Identify all lines of the data containing the string "aging" and copy them.

[Saved data entries]
>>>
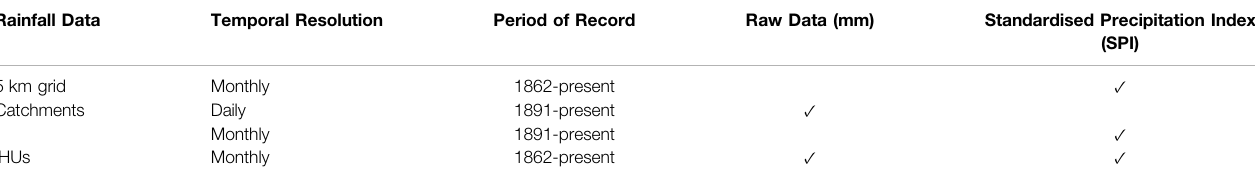
TABLE 1 | Summary of rainfall data available in the UK Water Resources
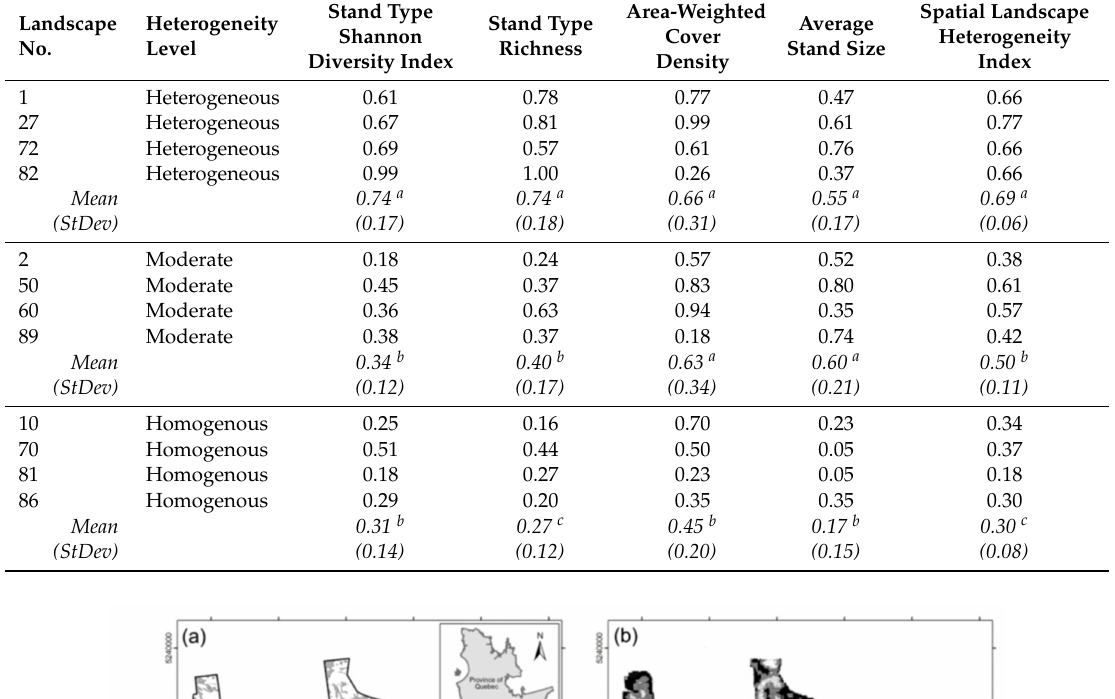
Table 1. Landscape heterogeneity indices of the 12 sampled landscapes. Means with di ff erent letters (column-wise) are significantly di ff erent.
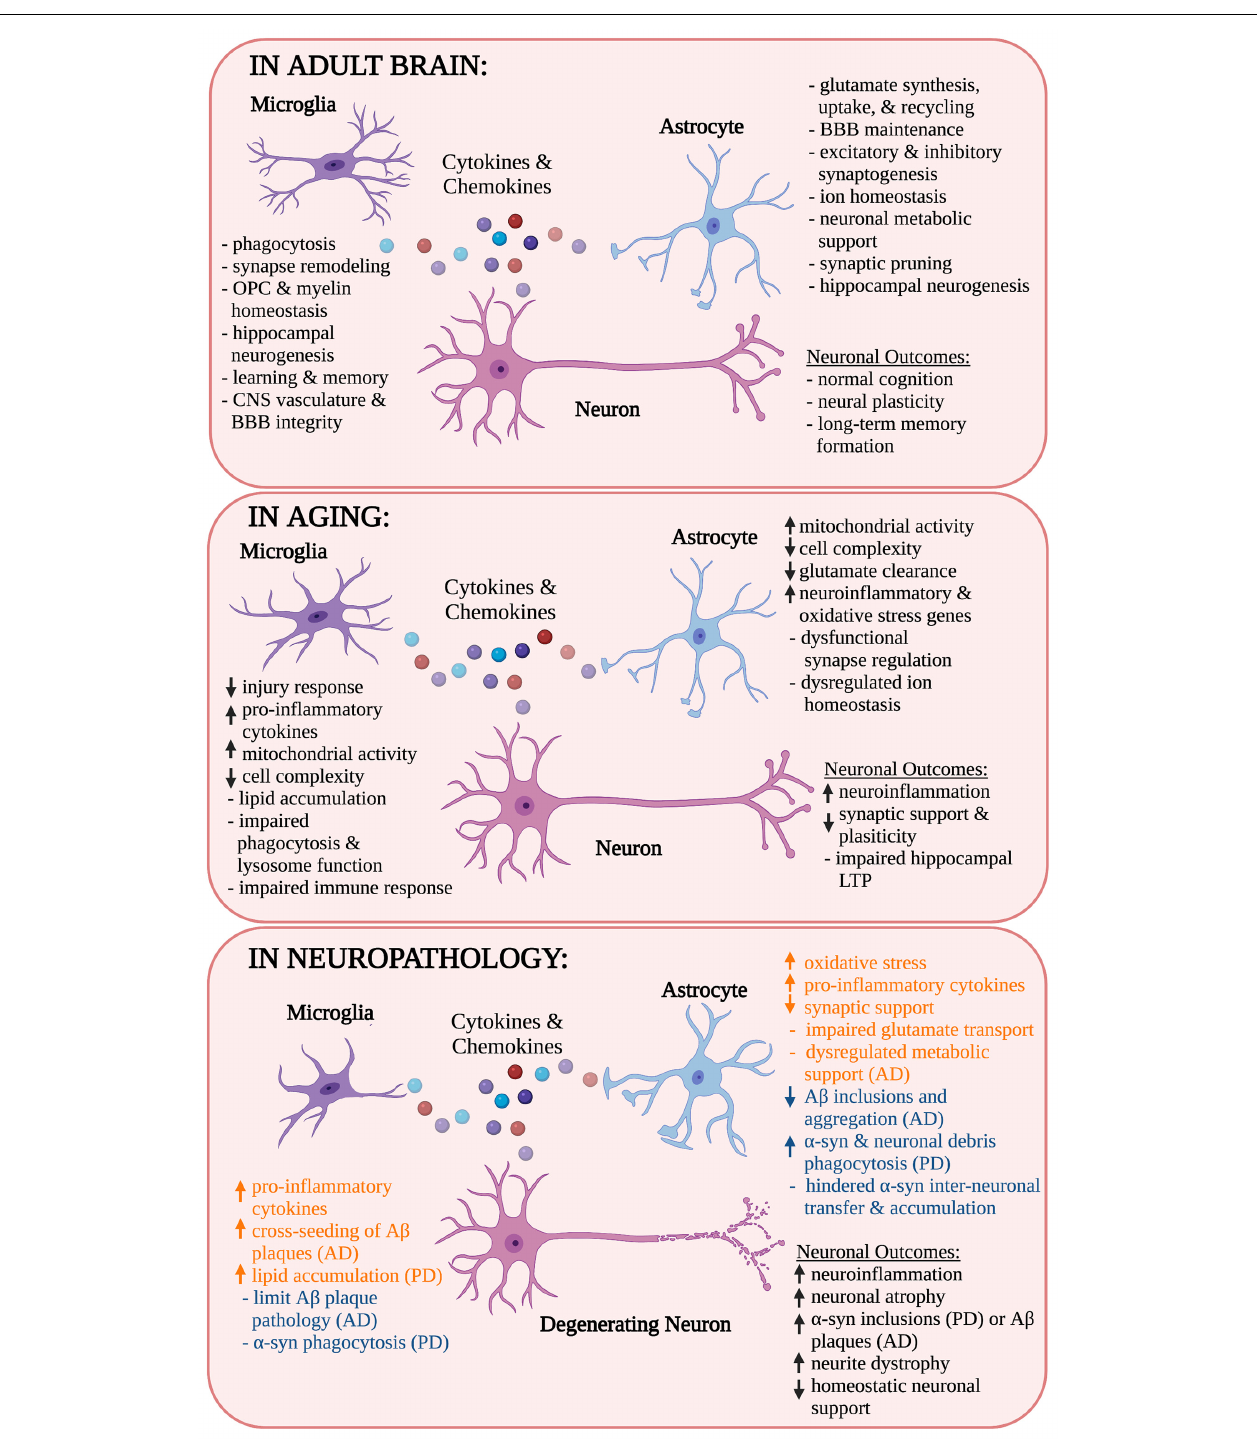
FIGURE 1 | Role of microglia and astrocytes in health, age, and neurodegenerative disease. Microglia and astrocytes release cytokines and chemokines in the neuronal milieu, adopting different responses depending on their surrounding environment. Their responses modulate each other’s activity as well as the activity of neurons and other nearby cell types. In this schematic, the contributions of microglia and astrocytes as well as their influence on neuronal outcomes are identified in health, aging, and neurogenerative disease. Microglial and astrocyte influences in neuropathology are also indicated as pathological (orange) or neuroprotective (blue). OPC, oligodendrocyte progenitor cells; BBB, blood-brain barrier; CNS, central nervous system; LTP, long-term potentiation; A β , amyloid- β ; AD, Alzheimer’s disease; α -syn, α -synuclein; PD, Parkinson’s disease. *Created with Biorender.com.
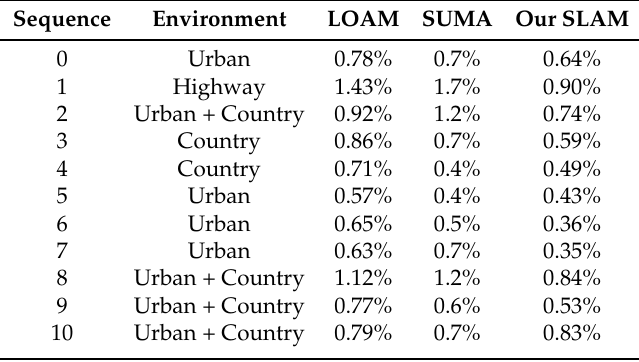
Figure 4. Sample results using the KITTI benchmark datasets. The datasets are chosen from three types of environments: highway, country and urban from left to right, corresponding to sequences 01, 03, and 07. In ( a – c ), we compare estimated trajectories of the vehicle to the GPS/INS ground truth. The mapping results are shown in ( d – f ). An image is shown from each dataset to illustrate the environment, in ( g – i ). Table 1. Results On KITTI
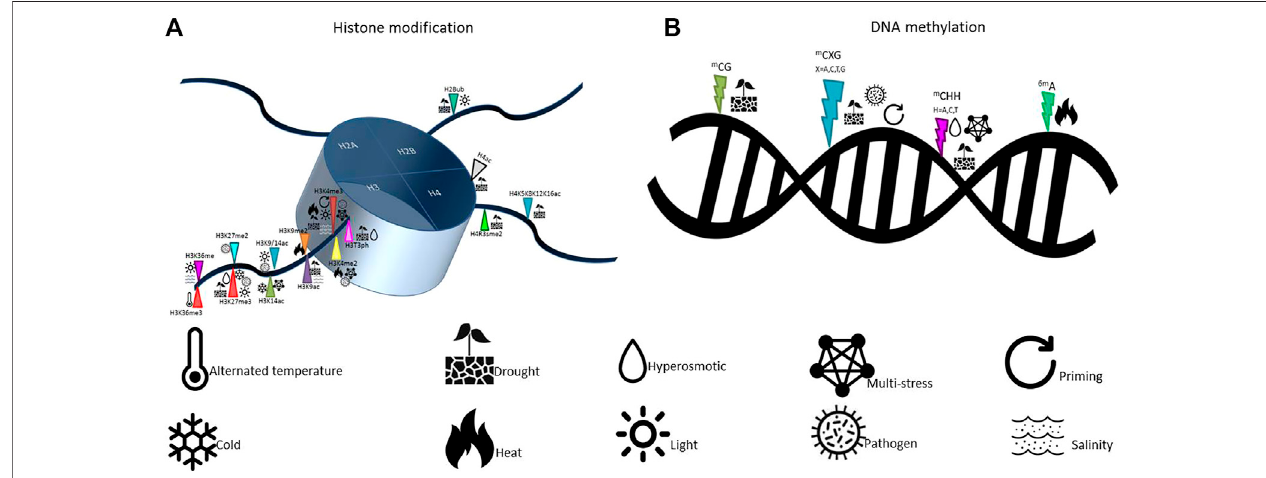
FIGURE 4 | Epigenetic mechanisms involved in plant response to stress. Histone modi fi cations (A) include acetylation/deacetyaltion and methylation/ demethylation, while DNA methylation (B) includes cytosine methylation and adenine methylation processes.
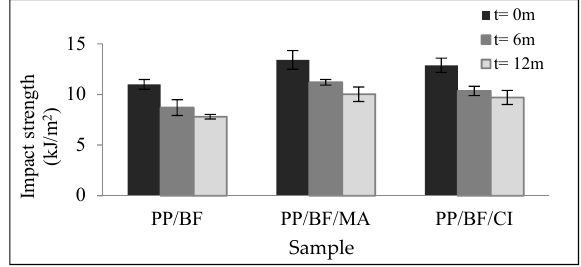
Figure 3 . Impact strength of composites before and after natural aging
<<<
> **YOUR SOLUTION**:
FIGURE 1 | Role of microglia and astrocytes in health, age, and neurodegenerative disease. Microglia and astrocytes release cytokines and chemokines in the neuronal milieu, adopting different responses depending on their surrounding environment. Their responses modulate each other’s activity as well as the activity of neurons and other nearby cell types. In this schematic, the contributions of microglia and astrocytes as well as their influence on neuronal outcomes are identified in health, aging, and neurogenerative disease. Microglial and astrocyte influences in neuropathology are also indicated as pathological (orange) or neuroprotective (blue). OPC, oligodendrocyte progenitor cells; BBB, blood-brain barrier; CNS, central nervous system; LTP, long-term potentiation; A β , amyloid- β ; AD, Alzheimer’s disease; α -syn, α -synuclein; PD, Parkinson’s disease. *Created with Biorender.com.
Figure 3 . Impact strength of composites before and after natural aging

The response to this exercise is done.